Un rapport de l’inspection générale de la jeunesse et des sports, remis en novembre 2018 à Roxana Maracineanu, avait recommandé « d’écarter tout scénario de rupture » immédiate, « dans le contexte de la préparation des équipes de France aux JOP [Jeux olympiques et paralympiques] de Tokyo 2020 et de Paris 2024 ».
Fer de lance de la contestation depuis septembre 2018, l’Association des directeurs techniques nationaux (ASDTN) dénonce ce qu’elle qualifie de « campagne de détachements sauvages vers les fédérations sportives ».
Le Syndicat national des activités physiques et sportives (Snaps), s’insurge que « le scénario de démantèlement du service public du sport et de son ministère semble poursuivre sa route en dépit des belles déclarations de la ministre lors de son audition » à l’Assemblée nationale.
Insistant sur la nécessaire « pédagogie autour de la réforme » auprès « d’agents et de présidents de fédérations ne connaissant pas parfaitement la position de détachement », la lettre blanche prévoit des réunions avec le comité olympique (CNOSF) et l’association des DTN avant la formalisation de la réforme.
En parallèle, « une négociation sera menée avec deux ou trois fédérations partenaires qui seraient prêtes à s’engager de manière volontariste dans le projet de réforme », prévoit la lettre blanche.
Les fédérations seront-elles accompagnées financièrement ?
L’ASDTN alerte sur « les dangers et surcoûts évidents de ces détachements » pour les fédérations.
Le projet prévoit que les « fédérations pilotes » pourront bénéficier de « modalités de compensation particulières au moins pour la première période de 5 ans ». Plusieurs candidates se sont fait connaître, selon le ministère, qui, à ce stade, n’en dévoile pas l’identité.
Certaines grosses fédérations sont en mesure d’assumer le poids financier d’une telle réforme et y aspirent, « demandeuses » selon le ministère de « récupérer le lien hiérarchique sur ces agents ».
Récupérer la tutelle des cadres d’Etat est le rêve de certains dirigeants fédéraux, qui deviendraient les uniques patrons de leurs directeurs techniques nationaux et entraîneurs de haut niveau.
D’autres fédérations, de sports moins médiatiques et moins à même d’attirer des sponsors, redoutent de ne pouvoir faire face à ces nouvelles dépenses.
Une compensation « pondérée en fonction de critères d’autonomie financière des fédérations » est prévue par le ministère et sera versée jusqu’en 2025. Le montant de cette aide sera estimé par un cabinet extérieur, afin de « garantir l’objectivité du résultat ».
Que se passera-t-il après 2025 ?
Cette date de péremption attise les critiques.

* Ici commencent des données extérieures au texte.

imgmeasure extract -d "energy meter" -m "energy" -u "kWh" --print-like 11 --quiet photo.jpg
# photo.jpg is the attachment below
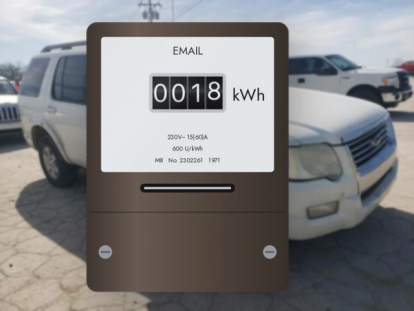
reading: 18
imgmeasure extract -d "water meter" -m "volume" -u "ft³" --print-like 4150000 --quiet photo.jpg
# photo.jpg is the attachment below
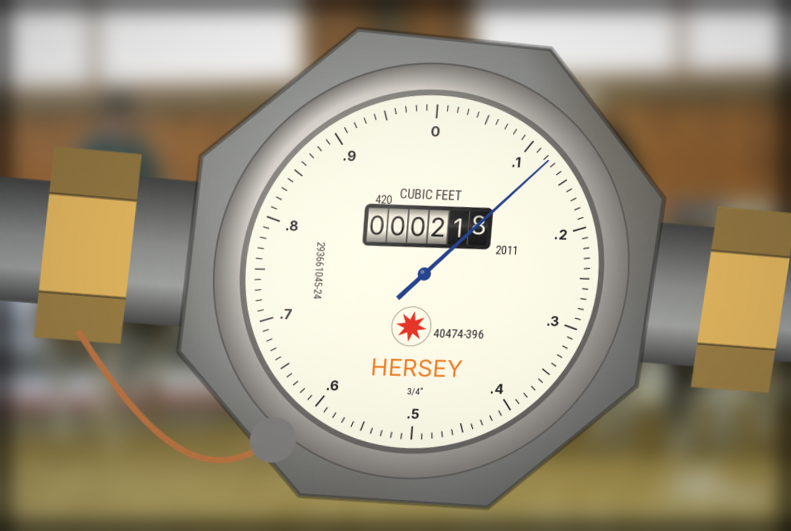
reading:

L’ASDTN estime qu’elle marquera la « suppression de l’encadrement public du sport, alors que le détachement des cadres et sa compensation ne seront garantis que cinq ans et qu’ensuite un détachement obligatoire massif sans compensation s’appliquerait. »
« L’idée de la compensation n’est pas qu’elle s’arrête en 2025 », rétorque-t-on au ministère des sports, accusant les DTN d’agiter un chiffon rouge.
Bientôt employés par les fédérations, les futurs ex-CTS se concentreront-ils sur le seul haut niveau ou pourront-ils aussi poursuivre leurs activités moins rentables (en matière d’éducation, santé…) ? Sur ce point, la lettre blanche demeure muette.